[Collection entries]

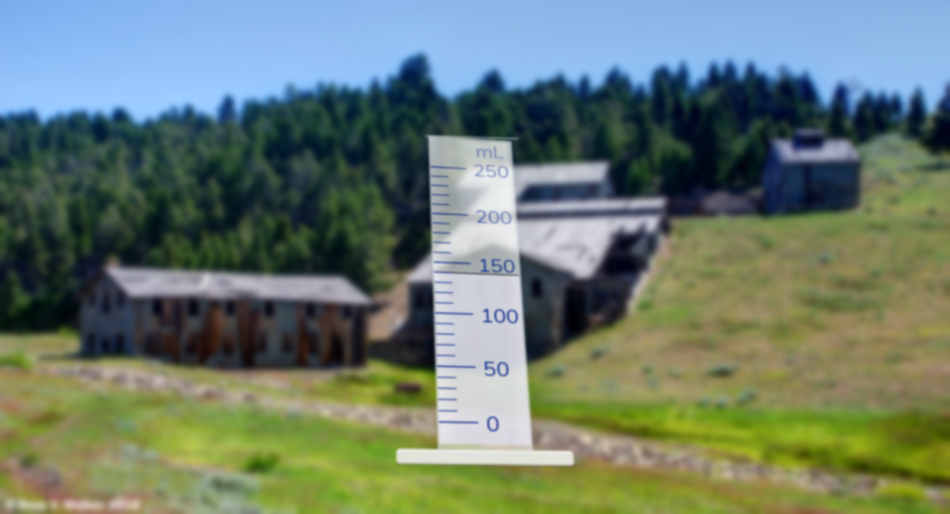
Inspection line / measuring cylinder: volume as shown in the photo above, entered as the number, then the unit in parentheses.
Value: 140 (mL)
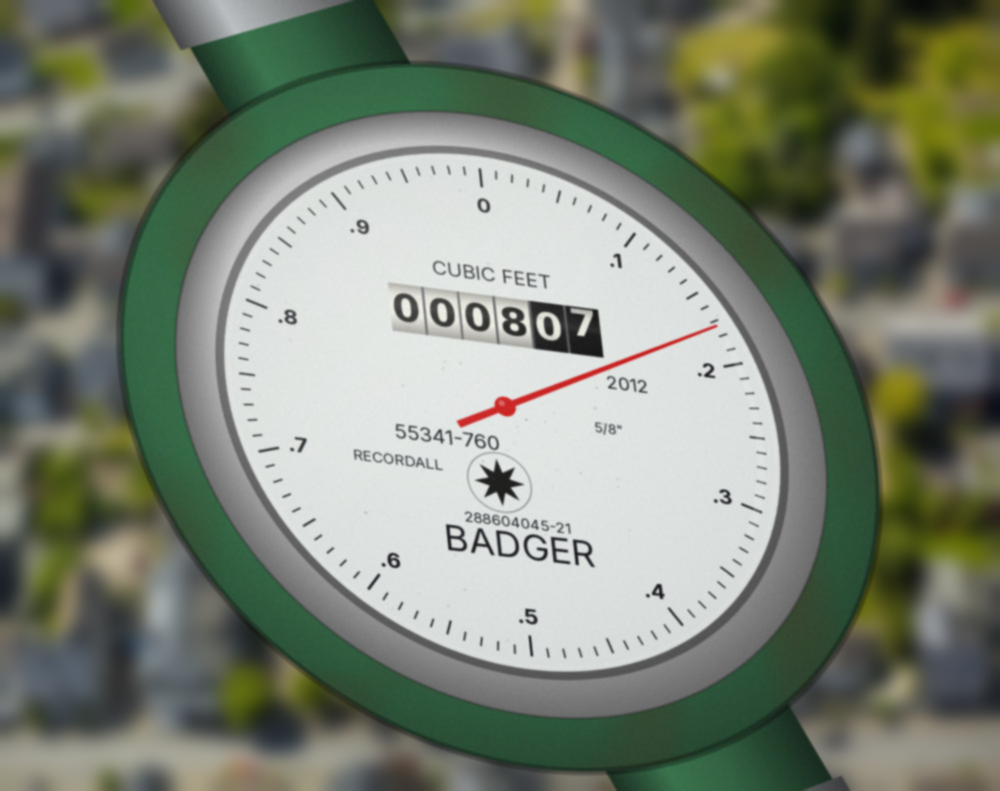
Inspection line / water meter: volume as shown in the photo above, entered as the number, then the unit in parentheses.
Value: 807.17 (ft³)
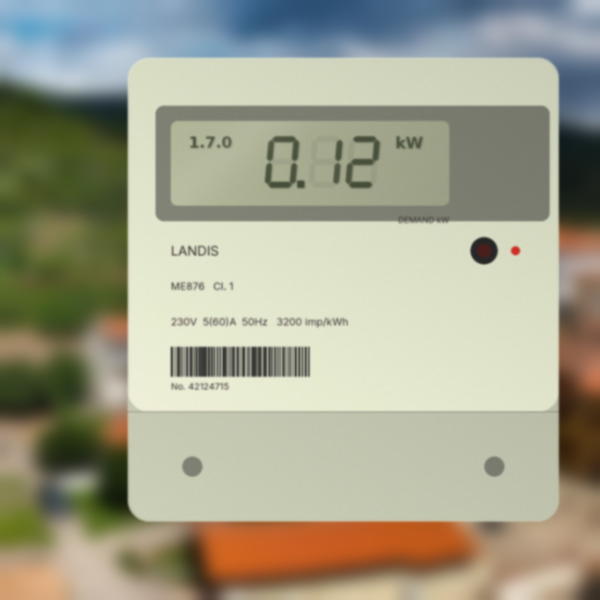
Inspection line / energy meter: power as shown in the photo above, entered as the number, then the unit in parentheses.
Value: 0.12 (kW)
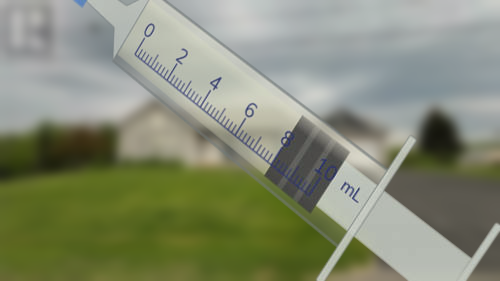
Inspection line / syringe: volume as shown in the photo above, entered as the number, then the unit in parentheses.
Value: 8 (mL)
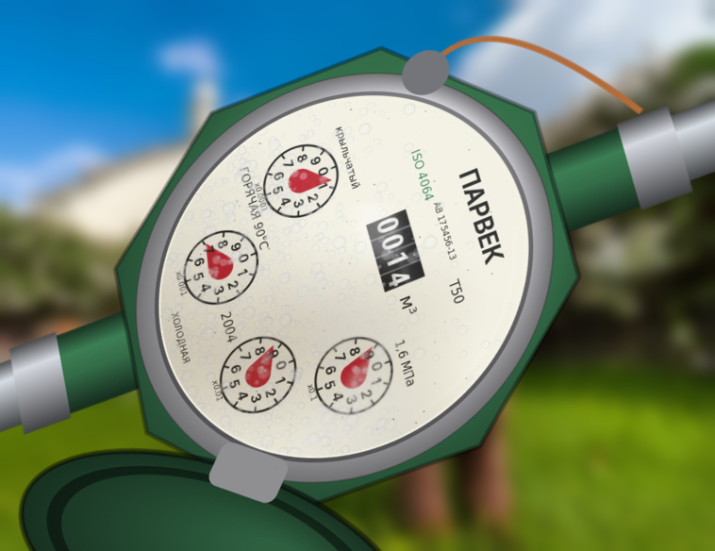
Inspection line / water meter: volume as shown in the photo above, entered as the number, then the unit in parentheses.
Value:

Task details – Rewrite the part of the records that runs from their start through the line containing "Value: 0.12 (kW)", replacing "shown" with "displayed" and keeping everything else the same. Leave the pictures out of your answer.

Final answer –
Inspection line / measuring cylinder: volume as displayed in the photo above, entered as the number, then the unit in parentheses.
Value: 140 (mL)
Inspection line / water meter: volume as displayed in the photo above, entered as the number, then the unit in parentheses.
Value: 807.17 (ft³)
Inspection line / energy meter: power as displayed in the photo above, entered as the number, then the unit in parentheses.
Value: 0.12 (kW)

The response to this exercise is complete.